Naturally, segregation looms large in several chapters which explore the flourishing Cape and Natal worlds of African, coloured and Indian cricket, forever waiting on the mat and nursing quietly a range of injured sensibilities—over colonial politics of racial exclusion, stunted competitive aspirations, and unrewarded social respectability. Equally, for all that, as Goolam Vahed and Vishnu Padayachee argue, Natal's enthusiastic Indian cricketers remained unequivocally proimperial, bowled over by the more lofty promises of British values of fairness, and determined to absorb cricket from the only people who could do it right, superior Englishmen on the pitch. For cricketing merchants and other Westernoriented elites, the dividing line might still be crossed by deference to the Crown and its flannelled representatives.

Another large part of Empire & Cricket's story is its examination of the intricate ways in which cricket's creed and conduct fed into imperial expansion and efforts at Anglo-Afrikaner reconciliation in the pre-Union era. So, those who played it with a straight bat were the preferred kind of no-nonsense men to accompany Rhodes in the colonisation of Zimbabwe. Meanwhile, already entrenched in the leafy collegiate schools of British South Africa, it conjured up the mirage of life in an export enclave of southern England, ruled by the social codes of its middle and upper middle classes.

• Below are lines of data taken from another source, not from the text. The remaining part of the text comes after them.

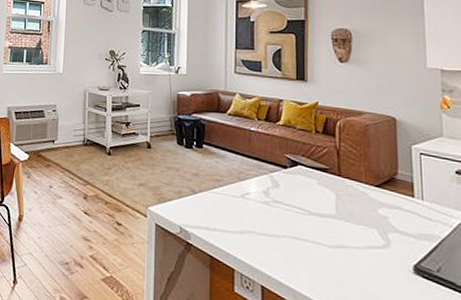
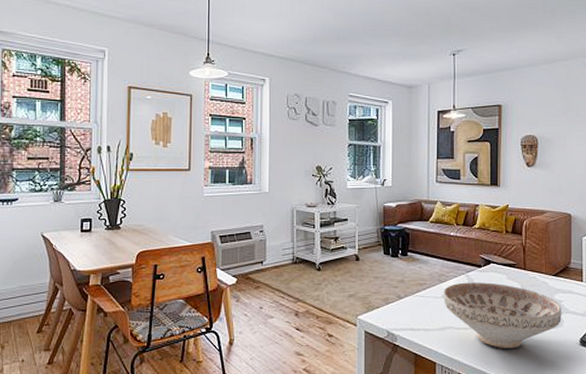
decorative bowl: none [243,183,389,266] -> present [444,282,562,348]

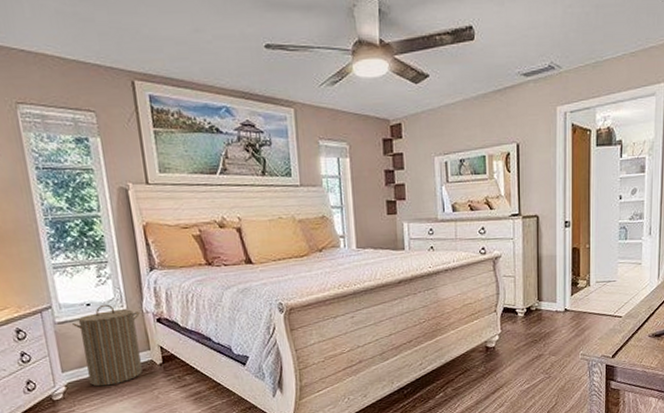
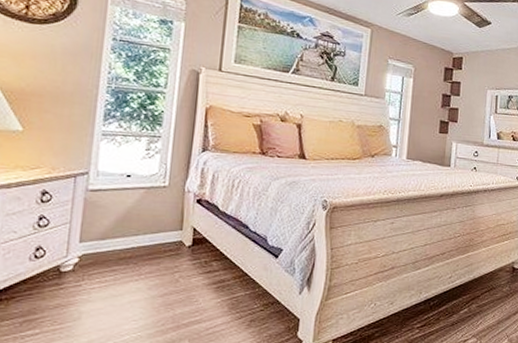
laundry hamper: present [72,304,142,387] -> none [106,177,180,263]

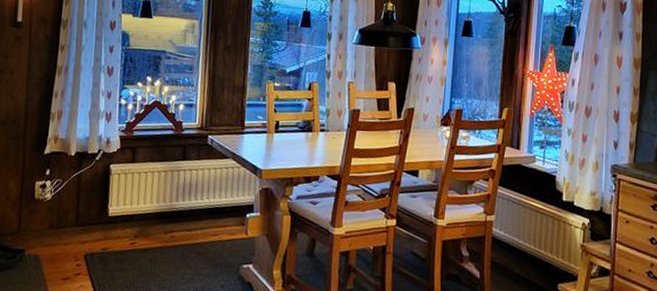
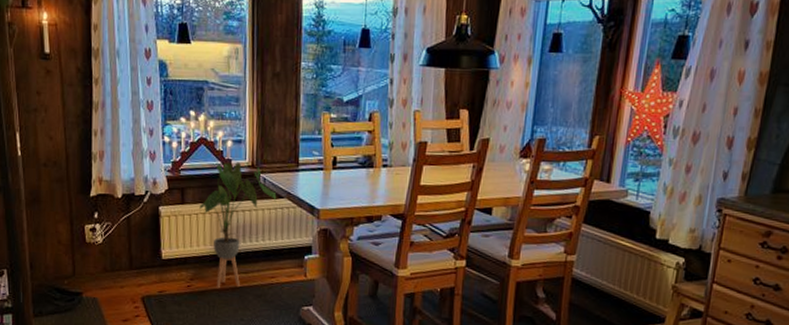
house plant: none [149,124,223,247] -> present [199,162,277,289]

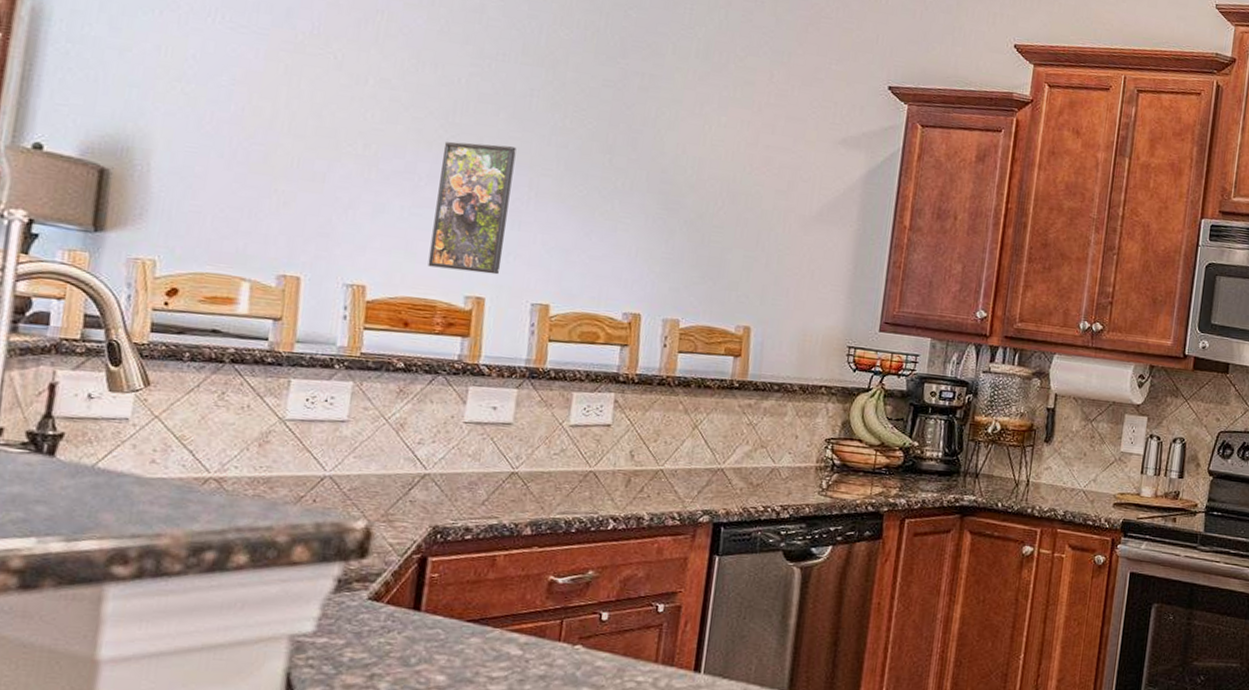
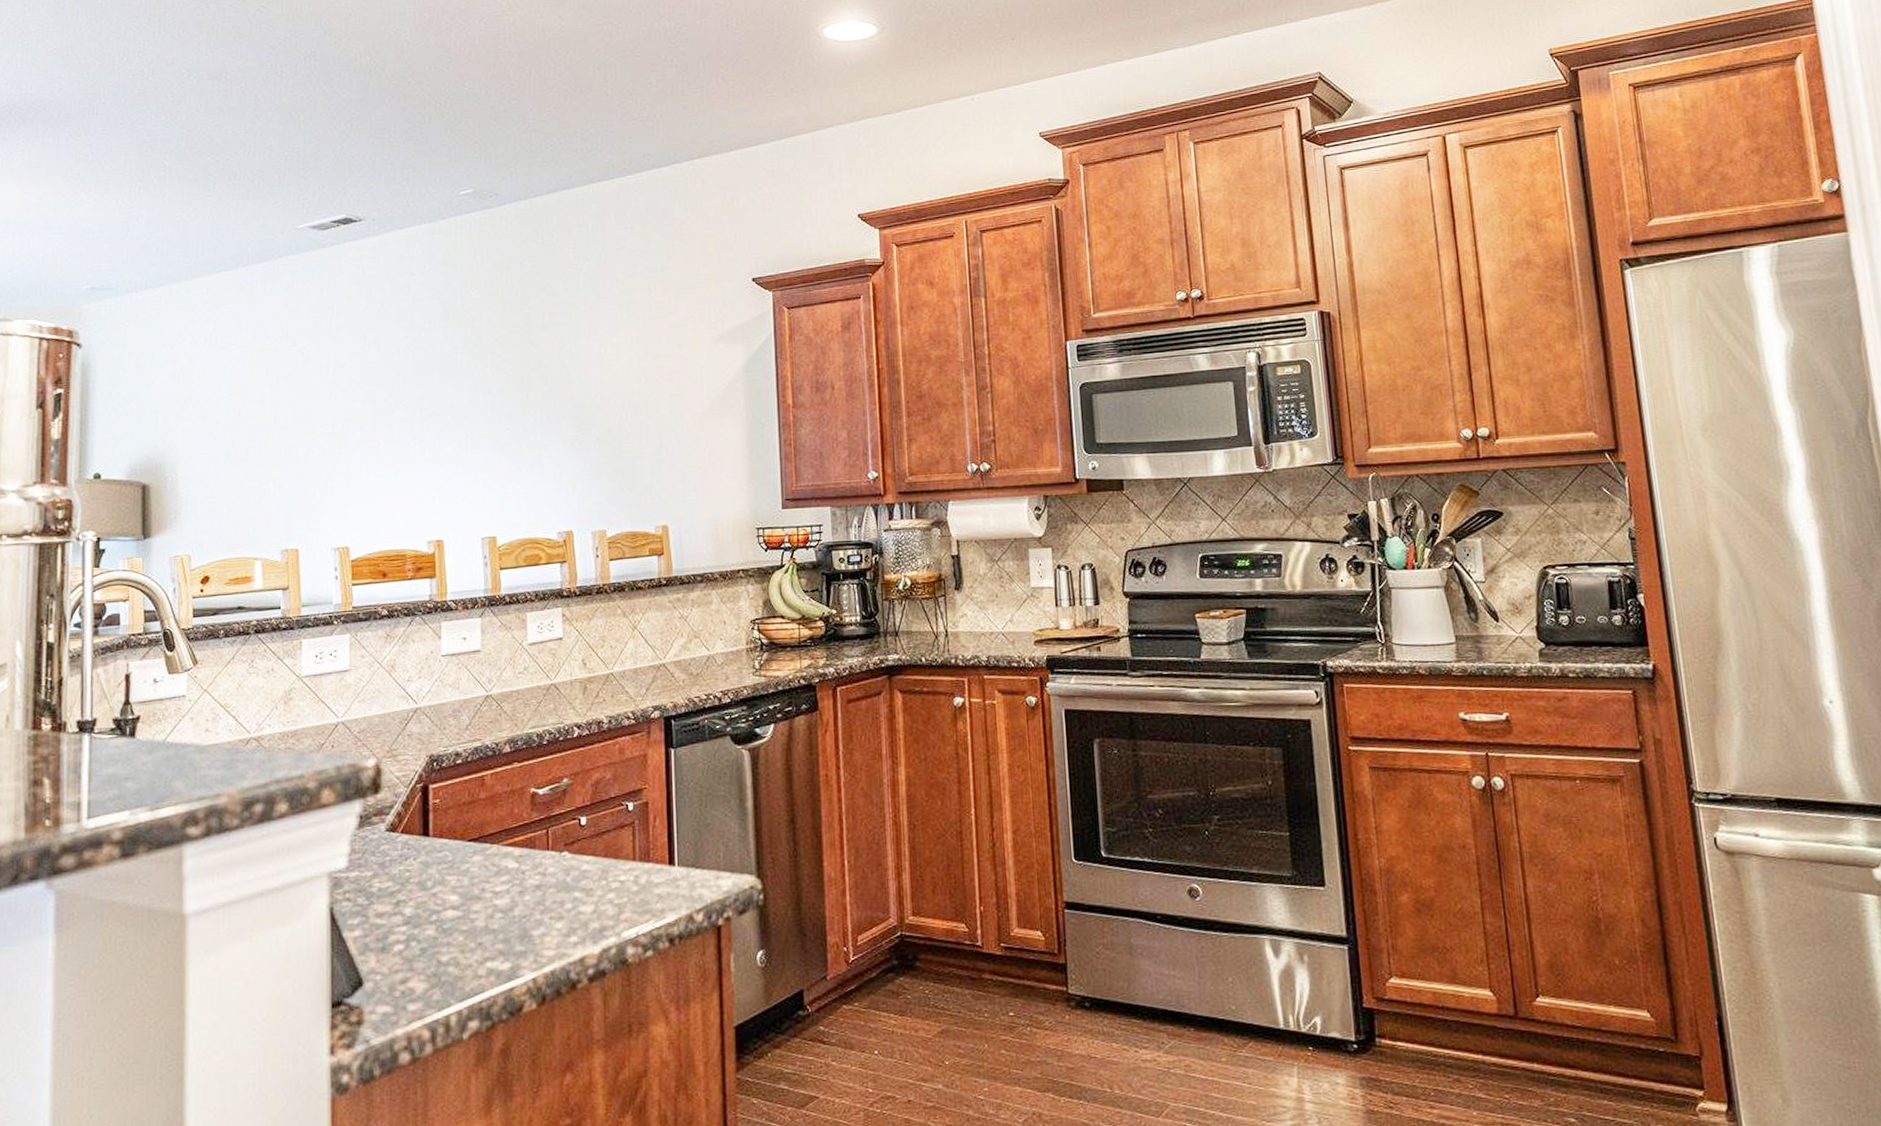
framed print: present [427,141,517,275] -> none [394,401,452,520]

In that context, Bruce Murray, this book's co-editor, shows well one of the ways in which early South African cricket became entangled with wealth, power and status. In his engaging concluding chapter, we see the Johannesburg mining capitalist, Abe Bailey, talking big and acting big on the field of Anglo-South African cricket. A figure who revelled in the game first as a player and then as a patron, Bailey put the game to grand use. With Union on the way in 1910 and Springbok cricket putting up a good show abroad, a visionary Bailey championed the formation of an imperial triple alliance of test-playing countries. Having England, South Africa and Australia playing under the auspices of an imperial board would help to bind together more closely the 'mother country' and two of her larger white settler dependencies. Cricket was, after all, the true British Empire game, carried to South Africa as elsewhere by its public school players, soldiers, missionaries and colonial administrators. But for the pushy Bailey, by the 1900s there was also something more. Coordination of triangular tournaments was a strategy to assert and cement South Africa's standing as Britain's newest dominion and its fresh status as an official test-playing country.

Well written throughout and meticulously researched, this wide-ranging collection is an absorbing contribution to sports history and the social history of recreation. In its coverage, it is also nice to see scholarship which is not entirely unmindful of the limits of viewing test cricket solely as a muscular articulation of elite assumptions and values. For its real allure, surely, lies in its stylistic dexterity and beguiling manner. To its credit, Empire & Cricket includes the colonial role of the sly googly ball, 'a pretence at orthodoxy, a wolf in sheep's clothing' (p. 222), with which the shrewd South African bowler, Ernie Vogler, bamboozled English batsmen in the 1900s.